Dr. Steve says we have to find a place a agreement when our kids are activated. When I say activated, I mean acting out, overly emotional, out of control. Dr. Steve says I have to meet my kiddos where there are in the moment and just be with them. This is no easy task for a professional, habitual talker. In agreement mode, I can't fix anything. I just listen and love.
So, I find myself on the staircase with Madison in melt down mode. She won't let me hold her. She is saying things like we're not a real family because we're not all brown, only my sisters are my family. She calls herself dumb and a brat. My heart is breaking and I am struggling with what to do in this moment on the stairs while one of the loves of my life cries crockadile tears. And then I hear the voice of Dr. Steve. Find the place of agreement.

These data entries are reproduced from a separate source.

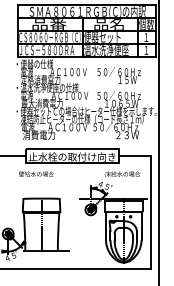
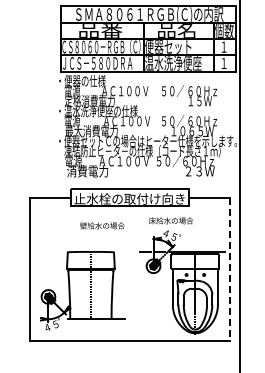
text: (36, 173) -> (102, 225), moved
text: (123, 173) -> (171, 220), moved
line: (151, 212) -> (230, 269), solid -> dashed

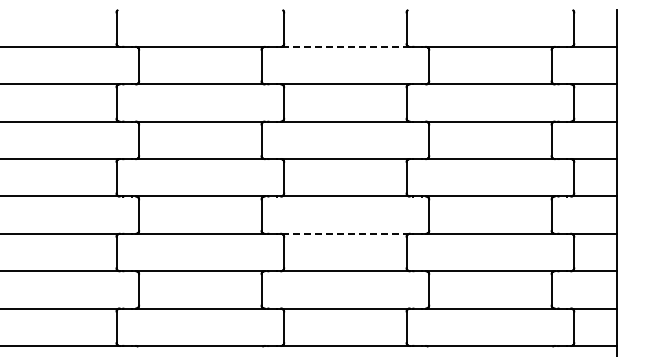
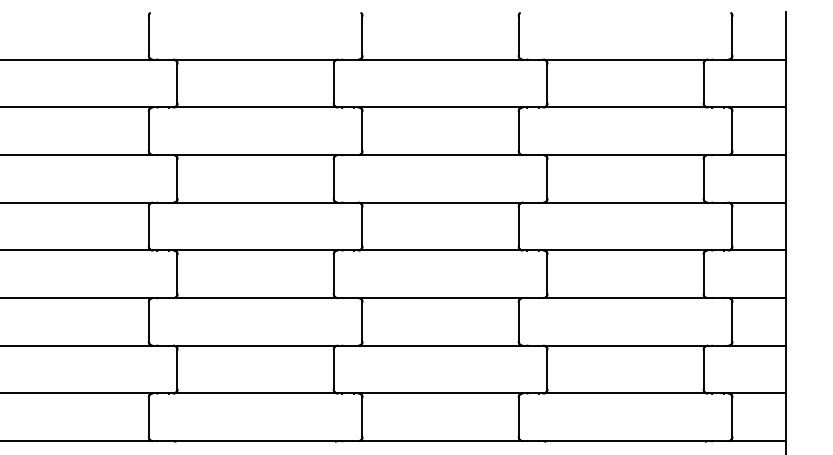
line: (344, 46) -> (439, 59), dashed -> solid
line: (344, 233) -> (439, 297), dashed -> solid

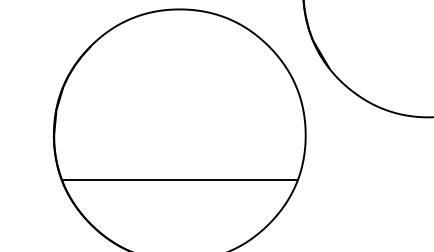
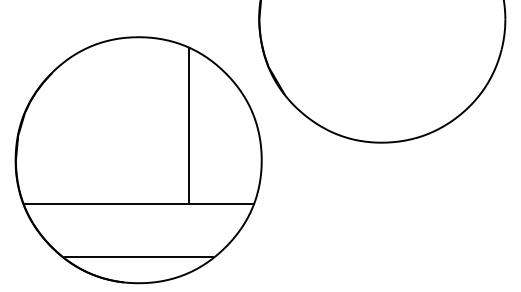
line: (230, 99) -> (188, 125), added
line: (179, 233) -> (138, 256), added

I close my mouth and just listen to what Madison says. I respond with statements like,
That must feel awful
You must feel very lonely
And suddenly Madison is crawling into my lap. She is letting me touch her, hold her. I tell her it is ok to be sad. I tell her we'll just sit here and be sad together for as long as it takes. We sit together for a couple of minutes until she jumps out of my lap and returns with possibly the longest children's book ever written (60+ pages) and hands it to me. I read every word.
The melt down is over. It ended as quickly as it started. We survived. Dr. Steve, in fact, does know what he is talking about and I will never approach an emotional situation the same way. I don't know when the next melt down will happen. I don't know where we will be or who will be watching, but I do know my mouth will stay closed more than it is open. Thank you, Dr. Steve, for helping me be a better mom. And I am sure Maddie will thank you too someday.